AIM OF THE TASK: Swap "city" for "town" in the lines from the first one up to and including the line with "latitude: -20.9571". Give back only those lines, with nothing else changed.

DATASET ENTRIES:
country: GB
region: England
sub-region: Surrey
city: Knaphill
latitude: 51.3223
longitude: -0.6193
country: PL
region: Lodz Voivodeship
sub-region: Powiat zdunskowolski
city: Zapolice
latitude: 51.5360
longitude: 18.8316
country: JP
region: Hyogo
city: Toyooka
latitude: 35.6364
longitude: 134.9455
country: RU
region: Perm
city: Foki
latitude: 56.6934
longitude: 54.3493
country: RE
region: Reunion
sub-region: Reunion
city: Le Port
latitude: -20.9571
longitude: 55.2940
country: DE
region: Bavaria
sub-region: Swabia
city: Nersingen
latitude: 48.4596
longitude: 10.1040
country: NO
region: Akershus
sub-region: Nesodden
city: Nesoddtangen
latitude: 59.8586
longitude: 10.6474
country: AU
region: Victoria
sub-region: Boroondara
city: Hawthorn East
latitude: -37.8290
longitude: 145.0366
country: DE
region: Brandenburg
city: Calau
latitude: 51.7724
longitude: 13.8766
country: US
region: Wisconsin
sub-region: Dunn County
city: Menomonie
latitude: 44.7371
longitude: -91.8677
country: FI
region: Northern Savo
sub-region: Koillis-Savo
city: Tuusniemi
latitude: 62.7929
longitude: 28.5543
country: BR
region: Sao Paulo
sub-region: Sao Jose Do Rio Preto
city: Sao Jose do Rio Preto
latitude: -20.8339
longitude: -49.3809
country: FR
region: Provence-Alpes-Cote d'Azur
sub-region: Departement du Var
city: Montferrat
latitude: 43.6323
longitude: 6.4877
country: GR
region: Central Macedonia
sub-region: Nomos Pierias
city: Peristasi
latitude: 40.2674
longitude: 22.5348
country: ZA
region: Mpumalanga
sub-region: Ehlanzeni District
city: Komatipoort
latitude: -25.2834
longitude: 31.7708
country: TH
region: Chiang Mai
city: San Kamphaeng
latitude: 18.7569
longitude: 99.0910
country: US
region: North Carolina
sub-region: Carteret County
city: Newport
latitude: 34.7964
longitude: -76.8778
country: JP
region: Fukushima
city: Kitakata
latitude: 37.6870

FINAL RESULT:
country: GB
region: England
sub-region: Surrey
town: Knaphill
latitude: 51.3223
longitude: -0.6193
country: PL
region: Lodz Voivodeship
sub-region: Powiat zdunskowolski
town: Zapolice
latitude: 51.5360
longitude: 18.8316
country: JP
region: Hyogo
town: Toyooka
latitude: 35.6364
longitude: 134.9455
country: RU
region: Perm
town: Foki
latitude: 56.6934
longitude: 54.3493
country: RE
region: Reunion
sub-region: Reunion
town: Le Port
latitude: -20.9571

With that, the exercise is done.